(Excerpts from a dataset)
----------

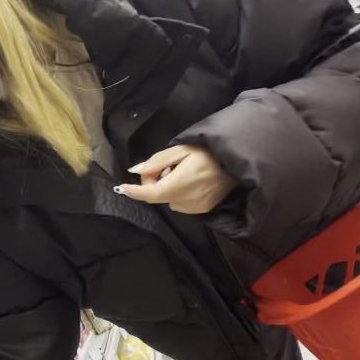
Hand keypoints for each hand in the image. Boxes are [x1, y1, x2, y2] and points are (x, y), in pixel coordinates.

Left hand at [115, 145, 236, 213]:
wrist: (237, 163)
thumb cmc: (210, 152)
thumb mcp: (182, 149)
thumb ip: (158, 161)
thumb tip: (137, 170)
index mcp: (179, 184)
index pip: (150, 194)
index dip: (134, 192)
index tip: (121, 188)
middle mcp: (185, 200)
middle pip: (158, 196)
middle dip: (154, 182)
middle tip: (164, 166)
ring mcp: (195, 207)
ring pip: (169, 200)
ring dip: (168, 189)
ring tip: (183, 172)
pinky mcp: (204, 210)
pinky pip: (182, 204)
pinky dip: (180, 194)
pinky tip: (192, 181)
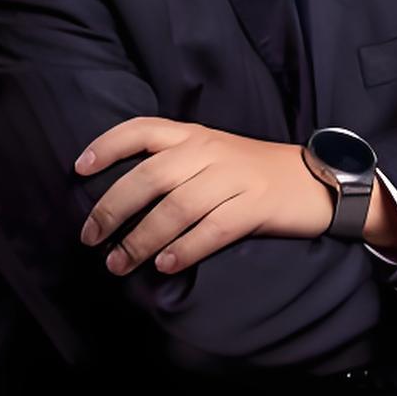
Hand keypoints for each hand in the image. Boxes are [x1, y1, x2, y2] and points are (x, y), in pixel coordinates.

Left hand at [74, 119, 335, 275]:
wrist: (317, 181)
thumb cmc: (255, 172)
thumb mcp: (214, 153)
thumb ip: (174, 164)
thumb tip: (122, 196)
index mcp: (195, 135)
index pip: (142, 129)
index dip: (107, 146)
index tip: (79, 169)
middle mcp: (210, 151)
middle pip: (150, 176)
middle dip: (113, 208)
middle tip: (90, 236)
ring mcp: (234, 178)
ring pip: (176, 208)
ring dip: (141, 239)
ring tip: (119, 263)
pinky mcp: (256, 207)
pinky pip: (211, 230)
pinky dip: (184, 250)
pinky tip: (164, 265)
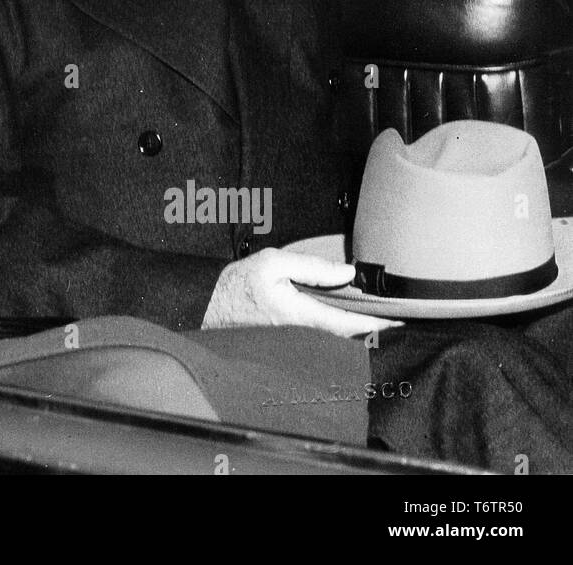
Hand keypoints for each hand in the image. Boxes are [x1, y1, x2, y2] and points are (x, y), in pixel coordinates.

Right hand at [200, 248, 402, 337]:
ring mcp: (295, 341)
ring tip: (373, 314)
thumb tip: (346, 273)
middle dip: (372, 326)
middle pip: (348, 334)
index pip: (351, 322)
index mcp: (301, 314)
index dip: (379, 321)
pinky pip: (322, 337)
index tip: (400, 317)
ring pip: (336, 337)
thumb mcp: (272, 263)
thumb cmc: (235, 286)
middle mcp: (302, 334)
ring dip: (356, 327)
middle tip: (391, 313)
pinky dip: (338, 328)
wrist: (205, 307)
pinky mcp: (288, 341)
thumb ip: (311, 267)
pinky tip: (342, 317)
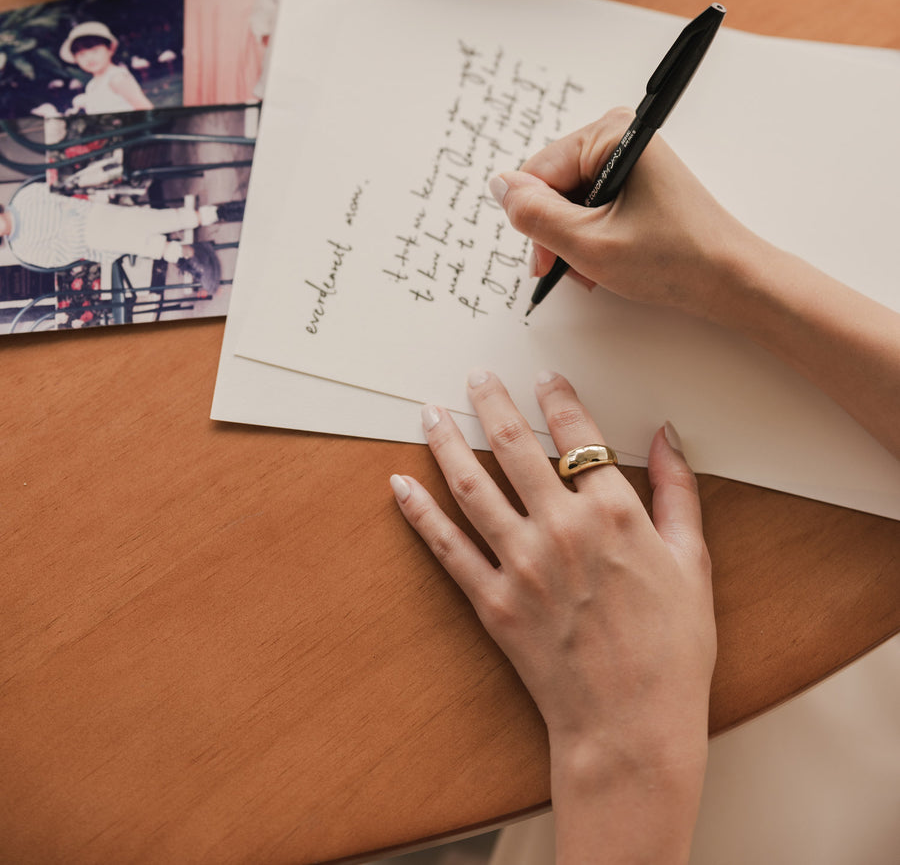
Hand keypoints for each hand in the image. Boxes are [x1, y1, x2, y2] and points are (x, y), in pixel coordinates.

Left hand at [390, 370, 715, 860]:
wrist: (632, 726)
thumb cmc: (671, 650)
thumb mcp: (692, 562)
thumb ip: (677, 491)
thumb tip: (667, 435)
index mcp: (614, 514)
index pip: (578, 435)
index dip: (558, 398)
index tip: (544, 378)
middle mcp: (562, 529)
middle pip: (515, 446)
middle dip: (491, 403)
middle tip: (475, 377)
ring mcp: (520, 565)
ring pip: (471, 486)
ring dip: (446, 443)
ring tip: (430, 414)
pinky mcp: (491, 602)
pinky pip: (446, 548)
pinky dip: (419, 512)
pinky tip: (400, 484)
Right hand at [489, 108, 764, 323]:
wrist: (728, 280)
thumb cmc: (673, 260)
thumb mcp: (589, 244)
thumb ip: (536, 216)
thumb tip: (499, 187)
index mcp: (611, 135)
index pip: (537, 172)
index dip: (534, 221)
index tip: (546, 261)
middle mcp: (618, 138)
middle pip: (552, 186)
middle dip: (556, 233)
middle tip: (574, 269)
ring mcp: (628, 160)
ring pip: (569, 201)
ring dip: (572, 241)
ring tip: (595, 270)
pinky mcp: (635, 182)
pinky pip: (590, 206)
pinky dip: (590, 238)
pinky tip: (606, 261)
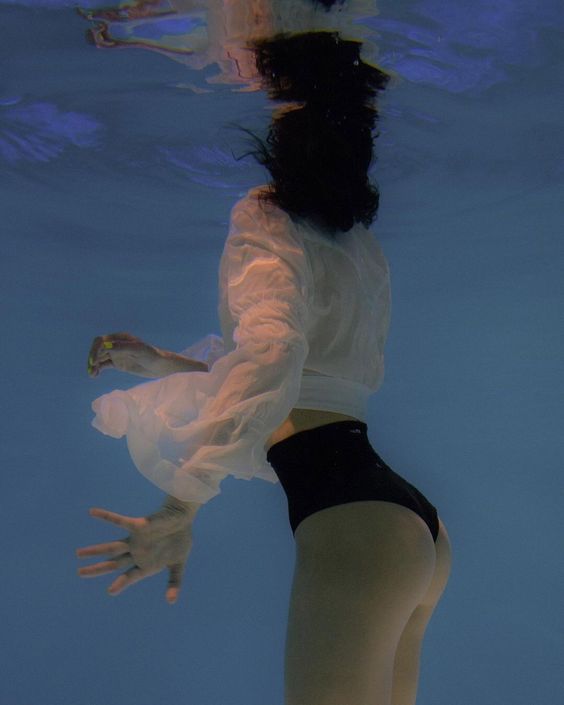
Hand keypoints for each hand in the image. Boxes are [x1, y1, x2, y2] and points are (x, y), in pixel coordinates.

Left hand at [76, 505, 193, 603]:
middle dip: (97, 569)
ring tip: (78, 554)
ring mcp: (135, 540)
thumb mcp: (178, 564)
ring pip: (112, 548)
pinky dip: (106, 517)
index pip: (129, 576)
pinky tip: (92, 512)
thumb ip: (174, 582)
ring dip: (95, 550)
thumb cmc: (180, 541)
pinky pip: (119, 521)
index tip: (110, 591)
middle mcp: (136, 553)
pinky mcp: (137, 526)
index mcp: (145, 565)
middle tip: (80, 573)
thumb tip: (171, 601)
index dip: (120, 583)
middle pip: (113, 563)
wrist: (183, 519)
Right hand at [87, 332, 161, 377]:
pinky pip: (103, 365)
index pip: (101, 340)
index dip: (95, 349)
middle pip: (97, 349)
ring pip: (99, 358)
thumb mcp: (138, 350)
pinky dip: (97, 369)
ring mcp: (116, 354)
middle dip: (92, 358)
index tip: (94, 361)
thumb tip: (105, 346)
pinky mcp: (117, 363)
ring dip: (93, 365)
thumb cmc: (151, 355)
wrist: (160, 366)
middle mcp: (116, 344)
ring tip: (92, 374)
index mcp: (120, 337)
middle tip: (92, 369)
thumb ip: (122, 347)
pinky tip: (94, 375)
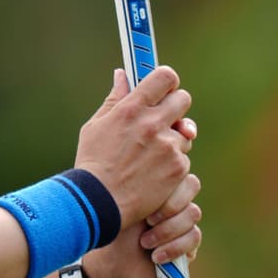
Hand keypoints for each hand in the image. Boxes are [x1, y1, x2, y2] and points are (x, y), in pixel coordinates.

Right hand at [73, 65, 192, 226]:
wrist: (100, 203)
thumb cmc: (93, 162)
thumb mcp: (96, 125)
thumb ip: (114, 98)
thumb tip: (122, 74)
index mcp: (131, 108)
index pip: (164, 77)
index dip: (166, 81)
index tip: (162, 88)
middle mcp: (153, 123)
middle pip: (183, 99)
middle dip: (175, 106)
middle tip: (164, 117)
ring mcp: (168, 147)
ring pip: (184, 133)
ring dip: (172, 139)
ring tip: (150, 155)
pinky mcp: (178, 168)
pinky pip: (183, 157)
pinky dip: (172, 164)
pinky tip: (153, 173)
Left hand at [83, 170, 203, 277]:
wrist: (109, 268)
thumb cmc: (110, 233)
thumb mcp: (119, 203)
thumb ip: (134, 180)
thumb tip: (144, 155)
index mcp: (155, 185)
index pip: (175, 169)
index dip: (164, 184)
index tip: (143, 203)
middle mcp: (171, 201)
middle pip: (191, 185)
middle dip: (169, 205)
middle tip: (148, 221)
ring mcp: (182, 222)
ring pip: (193, 213)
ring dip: (168, 229)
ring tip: (145, 243)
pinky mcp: (188, 245)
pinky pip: (194, 237)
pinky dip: (174, 247)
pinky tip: (155, 256)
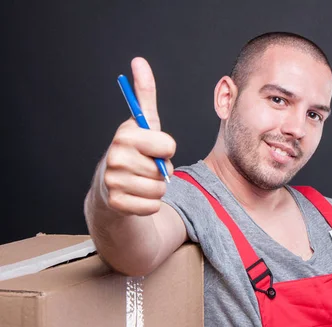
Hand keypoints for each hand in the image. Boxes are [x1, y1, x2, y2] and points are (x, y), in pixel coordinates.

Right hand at [101, 57, 175, 215]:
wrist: (109, 188)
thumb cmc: (133, 152)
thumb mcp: (142, 124)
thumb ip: (144, 95)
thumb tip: (139, 62)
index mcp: (125, 134)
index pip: (169, 146)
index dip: (166, 150)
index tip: (154, 148)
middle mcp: (115, 156)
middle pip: (164, 171)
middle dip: (161, 172)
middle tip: (146, 167)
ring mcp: (113, 181)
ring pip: (159, 190)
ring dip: (156, 188)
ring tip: (141, 181)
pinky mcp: (116, 203)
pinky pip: (152, 206)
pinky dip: (150, 204)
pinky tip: (137, 196)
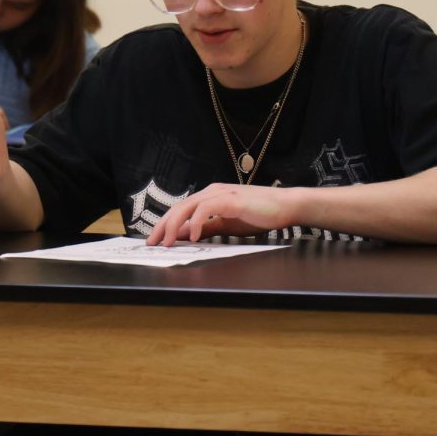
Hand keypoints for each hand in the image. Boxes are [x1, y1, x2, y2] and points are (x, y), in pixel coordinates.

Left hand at [147, 183, 300, 245]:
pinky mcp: (231, 200)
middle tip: (152, 243)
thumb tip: (185, 236)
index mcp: (208, 198)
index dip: (164, 224)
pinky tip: (195, 236)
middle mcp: (211, 192)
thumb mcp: (226, 224)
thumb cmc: (258, 215)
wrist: (284, 206)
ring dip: (175, 225)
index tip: (154, 240)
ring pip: (188, 206)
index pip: (179, 210)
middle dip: (163, 226)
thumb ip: (206, 228)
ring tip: (169, 242)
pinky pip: (206, 208)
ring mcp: (221, 194)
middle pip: (178, 207)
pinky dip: (197, 222)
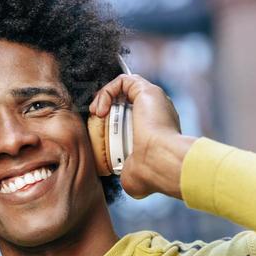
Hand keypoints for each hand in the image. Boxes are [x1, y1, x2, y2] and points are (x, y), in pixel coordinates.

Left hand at [89, 73, 196, 199]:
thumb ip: (125, 169)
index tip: (101, 133)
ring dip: (104, 98)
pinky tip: (100, 110)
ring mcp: (153, 100)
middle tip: (95, 122)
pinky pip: (122, 81)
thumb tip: (121, 174)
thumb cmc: (149, 172)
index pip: (133, 118)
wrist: (159, 162)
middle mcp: (157, 112)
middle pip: (128, 100)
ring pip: (124, 88)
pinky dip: (107, 92)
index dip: (114, 122)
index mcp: (156, 131)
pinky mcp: (146, 90)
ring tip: (96, 114)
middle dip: (108, 108)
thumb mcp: (131, 174)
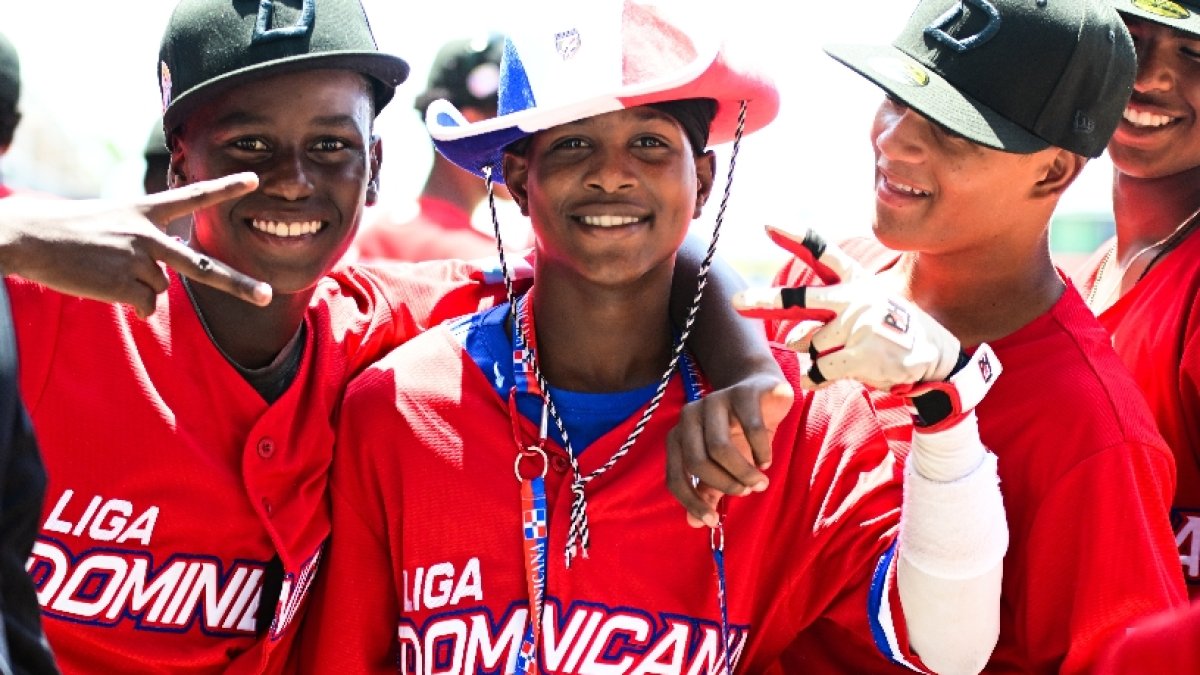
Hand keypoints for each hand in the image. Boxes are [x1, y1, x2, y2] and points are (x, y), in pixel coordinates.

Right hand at [0, 173, 270, 318]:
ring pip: (160, 287)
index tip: (254, 179)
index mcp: (143, 210)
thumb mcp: (111, 223)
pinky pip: (144, 304)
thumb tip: (156, 293)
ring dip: (138, 285)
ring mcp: (138, 260)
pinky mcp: (125, 285)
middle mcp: (147, 234)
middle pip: (202, 266)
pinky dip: (130, 302)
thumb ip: (143, 246)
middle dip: (238, 284)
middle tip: (268, 295)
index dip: (224, 188)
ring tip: (105, 269)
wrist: (27, 237)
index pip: (191, 196)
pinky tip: (103, 285)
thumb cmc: (66, 230)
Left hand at [665, 374, 793, 527]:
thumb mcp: (722, 464)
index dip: (691, 502)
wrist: (762, 390)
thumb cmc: (739, 432)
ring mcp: (714, 400)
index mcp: (678, 436)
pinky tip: (766, 460)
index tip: (713, 522)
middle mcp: (690, 416)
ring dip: (743, 471)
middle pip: (698, 461)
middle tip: (747, 491)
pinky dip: (761, 451)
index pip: (675, 476)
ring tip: (760, 481)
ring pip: (721, 447)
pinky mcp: (742, 392)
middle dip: (725, 484)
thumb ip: (707, 490)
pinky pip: (751, 428)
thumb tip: (693, 523)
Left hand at [734, 227, 960, 390]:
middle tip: (736, 302)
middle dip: (766, 301)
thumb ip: (826, 311)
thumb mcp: (867, 302)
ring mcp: (857, 326)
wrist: (934, 355)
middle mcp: (855, 299)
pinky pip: (818, 370)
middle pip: (800, 300)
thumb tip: (789, 339)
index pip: (822, 253)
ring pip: (809, 345)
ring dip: (819, 355)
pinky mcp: (860, 355)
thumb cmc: (891, 328)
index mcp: (856, 280)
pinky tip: (845, 371)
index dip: (794, 238)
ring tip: (850, 352)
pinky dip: (820, 377)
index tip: (767, 224)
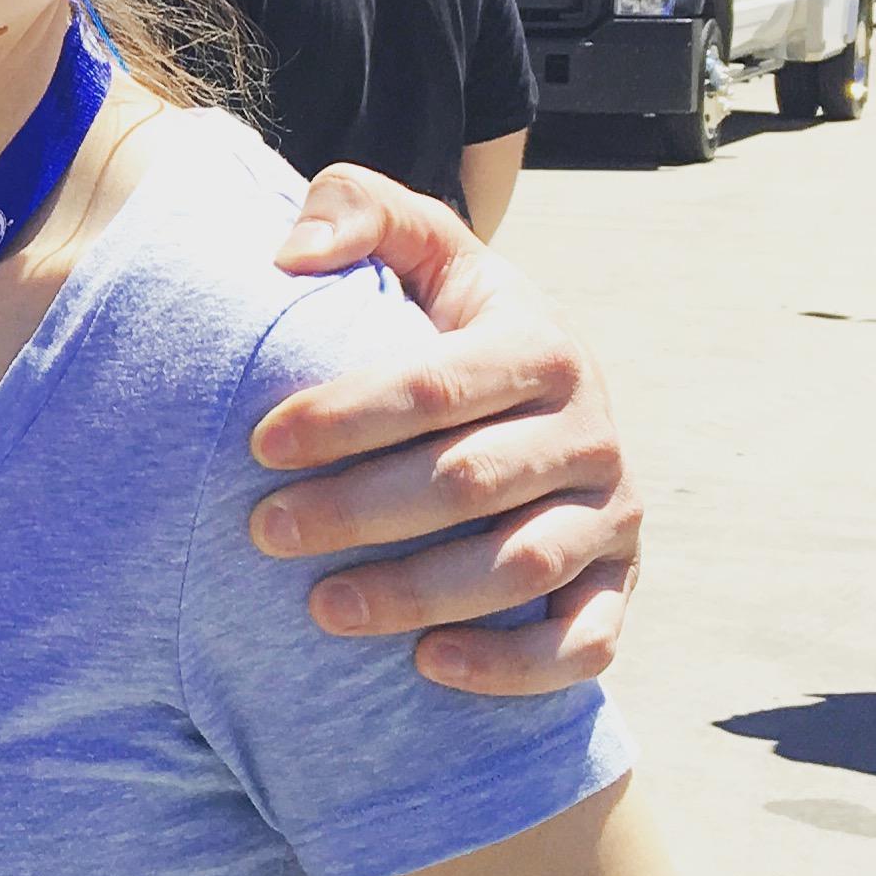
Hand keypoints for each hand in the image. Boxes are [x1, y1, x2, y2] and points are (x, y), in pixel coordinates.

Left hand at [255, 166, 639, 696]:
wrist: (529, 396)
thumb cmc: (440, 319)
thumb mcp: (415, 249)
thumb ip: (358, 209)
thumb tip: (293, 251)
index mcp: (538, 343)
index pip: (437, 384)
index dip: (346, 415)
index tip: (258, 444)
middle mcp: (589, 429)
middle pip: (469, 482)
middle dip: (359, 512)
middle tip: (263, 532)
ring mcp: (611, 513)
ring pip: (521, 565)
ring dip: (420, 594)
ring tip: (322, 611)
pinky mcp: (616, 584)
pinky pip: (582, 641)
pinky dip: (513, 665)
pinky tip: (428, 665)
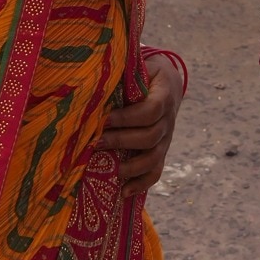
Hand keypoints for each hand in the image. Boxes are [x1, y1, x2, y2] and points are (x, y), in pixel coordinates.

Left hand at [100, 53, 183, 196]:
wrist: (167, 83)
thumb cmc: (145, 73)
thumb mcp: (138, 67)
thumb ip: (123, 74)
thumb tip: (91, 75)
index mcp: (164, 94)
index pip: (151, 110)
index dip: (128, 118)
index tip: (105, 119)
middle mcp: (168, 119)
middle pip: (150, 136)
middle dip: (122, 141)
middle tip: (97, 143)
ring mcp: (166, 138)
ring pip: (154, 158)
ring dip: (131, 166)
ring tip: (110, 169)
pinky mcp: (161, 151)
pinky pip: (156, 172)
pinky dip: (141, 184)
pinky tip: (124, 192)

----------

Task directions.
Start with the line above containing "middle dip: (491, 403)" and end with the line containing "thumb ip: (174, 582)". Set down that stretch exactly, without any pictures.

Written reply.
middle dip: (491, 403)
middle tip: (475, 377)
ring mcp: (520, 565)
ring pip: (471, 486)
ring dip: (446, 443)
ring tip: (430, 414)
pinky mcp: (491, 602)
pinky pip: (446, 548)
pinky dip: (419, 512)
pinky tip: (400, 484)
Right hand at [489, 108, 764, 323]:
wrist: (728, 280)
thumb cmc: (673, 260)
thumb mcp: (589, 244)
thumb ip: (536, 216)
thumb tip: (499, 187)
index mcp: (611, 135)
index pip: (537, 172)
index dip: (534, 221)
index tip: (546, 261)
middle mcp: (618, 138)
middle pip: (552, 186)
middle dip: (556, 233)
middle tip: (574, 269)
ring mcp: (628, 160)
ring pip: (569, 201)
ring dip: (572, 241)
ring tip: (595, 270)
pinky mcp: (635, 182)
pinky pip: (590, 206)
pinky dip: (590, 238)
pinky tip: (606, 261)
Hand keypoints for each hand in the image. Boxes are [x1, y1, x2, y2] and points are (x, y), in pixel coordinates.

Left hand at [76, 505, 193, 603]:
middle dip: (97, 569)
ring tip: (78, 554)
ring mcp: (135, 540)
thumb mcp: (178, 564)
ring pip: (112, 548)
pinky dip: (106, 517)
index pip: (129, 576)
pinky tip: (92, 512)
thumb ip: (174, 582)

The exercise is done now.